President Donald Trump announced on Wednesday (Feb. 26) that Vice President Mike Pence will lead the country's response to the new coronavirus.
"I'm going to be putting our Vice President in charge," of the response, Trump said in a news briefing.
Earlier in the week, lawmakers had called for the appointment of a "coronavirus czar" who would be in charge of the country's response, as was done in 2014 during the Ebola outbreak.
"I look forward, Mr. President, to serving in this role...of bringing together all the members of the coronavirus task force you've established," Pence said during the briefing.
Pence said the task force will be working with local governments and state health officials to make sure they have the resources to respond to the illness called COVID-19.
The Trump Administration has requested $2.5 billion to fund its coronavirus response, half of which would come from money previously allocated to other federal programs, such as funding for Ebola prevention, according to The New York Times.
However, lawmakers have said this amount is far from what's needed to combat the virus in the U.S. On Wednesday, Sen. Chuck Schumer (D-NY) said the funding should be increased to $8.5 billion. He noted that in 2009, Congress appropriated $7 billion for the response to H1N1 "swine flu," the Times reported.
During the briefing, Trump suggested the administration may request a higher amount. "We're going to spend whatever's appropriate," Trump said. "Hopefully, we won't have to spend so much."
There are now 15 cases of coronavirus in the U.S., which were detected through public health surveillance, and 45 cases among Americans who were "repatriated" to the U.S. from Wuhan or the Diamond Princess cruise ship. Of these 15 cases, eight have fully recovered and returned to their homes, Trump said.

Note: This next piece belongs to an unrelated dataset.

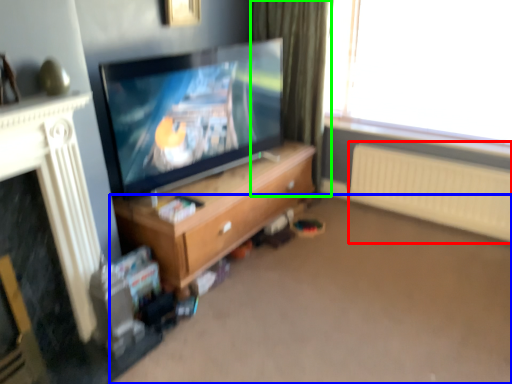
Question: Which object is the closest to the radiator (highlighted by a red box)? Choose among these: plain (highlighted by a blue box) or curtain (highlighted by a green box).

Choices:
 (A) plain
 (B) curtain

Answer: (A)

Officials emphasized during the briefing that America's strategy to contain the virus is working. "The immediate risk to the American public has been and continues to be low," said Alex Azar, U.S. Secretary of Health and Human Services. However, Azar added "the degree of risk has the potential to change quickly. ... We can expect to see more cases in the United States."
The U.S. is also working rapidly to develop a vaccine against coronavirus, but even so, it will likely take a year to a year and a half before a vaccine is ready, said Dr. Anthony Fauci, director of the National Institute of Allergy and Infectious Diseases.
"This is the fastest we have ever gone from the sequence of a virus to a trial," Fauci added."We can't rely on a vaccine over the next several months to a year."
Still, Fauci noted that a trial for an antiviral drug against coronavirus began this week, and officials expect results from that more quickly. "We will know reasonably soon whether it works," he said.